Bell’s Scotch is an alcohol that should have died with the dinosaurs; the meteorite was close, but not close enough.
Scotch is also, coincidentally, the postgrad drink of choice. Perhaps they’ve had so many bad nights with vodka, gin and rum that after a few years of drinking this is the only beverage left standing. Perhaps they think it will give them a degree of age and class to distinguish them from the undergrad students that walk amongst them. Or perhaps they’re just old and fucking lame.
Scotch is a bitch to buy, a bitch to drink and a bitch of a review to write. Drinking it is what I imagine having intimate sex with the armpit of the Loch Ness Monster would taste like; a burning sensation that makes you feel both accomplished and dead inside. There should be some kind of monetary compensation for the hours I wasted on this sucker. But also because I just want money, please.

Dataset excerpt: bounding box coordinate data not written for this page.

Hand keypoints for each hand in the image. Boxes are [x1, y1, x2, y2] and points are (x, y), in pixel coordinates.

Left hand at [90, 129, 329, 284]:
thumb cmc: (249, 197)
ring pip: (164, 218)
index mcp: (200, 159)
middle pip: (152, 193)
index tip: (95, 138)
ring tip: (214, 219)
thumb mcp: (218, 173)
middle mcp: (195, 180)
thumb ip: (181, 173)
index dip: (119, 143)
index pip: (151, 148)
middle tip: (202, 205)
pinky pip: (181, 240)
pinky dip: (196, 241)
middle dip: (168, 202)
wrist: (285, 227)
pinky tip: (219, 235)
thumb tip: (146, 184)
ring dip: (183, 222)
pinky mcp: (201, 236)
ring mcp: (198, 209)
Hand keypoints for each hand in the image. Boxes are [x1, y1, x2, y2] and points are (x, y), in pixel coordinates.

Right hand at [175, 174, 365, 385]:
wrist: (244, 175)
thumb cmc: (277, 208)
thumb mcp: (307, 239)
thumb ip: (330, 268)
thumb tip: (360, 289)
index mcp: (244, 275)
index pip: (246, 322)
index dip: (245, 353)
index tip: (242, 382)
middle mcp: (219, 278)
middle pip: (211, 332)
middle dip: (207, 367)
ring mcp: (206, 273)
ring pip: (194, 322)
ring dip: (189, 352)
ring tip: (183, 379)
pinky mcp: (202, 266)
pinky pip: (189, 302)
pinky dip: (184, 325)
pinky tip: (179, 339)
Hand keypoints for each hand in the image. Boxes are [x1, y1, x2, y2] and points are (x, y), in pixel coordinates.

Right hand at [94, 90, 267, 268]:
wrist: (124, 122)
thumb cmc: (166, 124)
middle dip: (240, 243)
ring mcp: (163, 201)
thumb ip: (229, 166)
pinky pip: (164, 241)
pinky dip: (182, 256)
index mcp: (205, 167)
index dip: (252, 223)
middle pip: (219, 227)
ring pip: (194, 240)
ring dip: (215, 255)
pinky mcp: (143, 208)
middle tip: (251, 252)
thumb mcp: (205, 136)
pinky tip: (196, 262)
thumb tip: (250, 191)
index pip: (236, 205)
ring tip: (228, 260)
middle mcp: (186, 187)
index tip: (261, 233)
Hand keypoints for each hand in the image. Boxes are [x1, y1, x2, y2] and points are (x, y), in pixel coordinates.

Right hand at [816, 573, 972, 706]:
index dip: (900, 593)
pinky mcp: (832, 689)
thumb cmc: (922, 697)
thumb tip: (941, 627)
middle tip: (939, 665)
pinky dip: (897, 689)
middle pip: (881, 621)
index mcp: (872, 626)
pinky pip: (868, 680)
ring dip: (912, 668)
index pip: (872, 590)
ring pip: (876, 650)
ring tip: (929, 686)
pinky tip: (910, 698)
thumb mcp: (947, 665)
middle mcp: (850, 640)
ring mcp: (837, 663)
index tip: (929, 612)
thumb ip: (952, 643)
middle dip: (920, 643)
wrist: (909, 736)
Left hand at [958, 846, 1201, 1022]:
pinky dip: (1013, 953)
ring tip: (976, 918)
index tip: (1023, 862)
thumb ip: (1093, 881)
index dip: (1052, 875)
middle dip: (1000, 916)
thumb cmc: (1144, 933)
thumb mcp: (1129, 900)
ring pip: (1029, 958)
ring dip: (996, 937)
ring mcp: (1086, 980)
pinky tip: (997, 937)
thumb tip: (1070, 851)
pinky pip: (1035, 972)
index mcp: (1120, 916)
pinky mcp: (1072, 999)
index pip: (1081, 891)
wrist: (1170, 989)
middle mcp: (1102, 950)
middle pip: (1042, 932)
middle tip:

Bell’s Scotch is also way too expensive for what it is. Other overpriced things that pair well with scotch include caviar, pearl necklaces, and Greek yoghurt. We get it, you got an A in a first year paper five years ago, and now you have a nice plushy lab demonstrator job to supplement that sweet StudyLink. No need to throw your dick around, even if you are trying to impress the girl with the push-up bra and wide-eyed gaze. You’re a postgraduate student, didn’t she know? As you undo a button on your grey cardigan, you casually mention that the heat pump is running, despite it not being hour of power as if you didn’t just metaphorically set fire to a cigar made of $100 bills. You better drink that scotch up. It’s going to be several hours before brief coitus is attempted.
Taste Rating: $1/10.
Froth Level: First base for 5 hours.
Pairs well with: Button ups and glasses for the eyesight problem you recently acquired.
Tasting notes: The end credits of the 378th James Bond movie.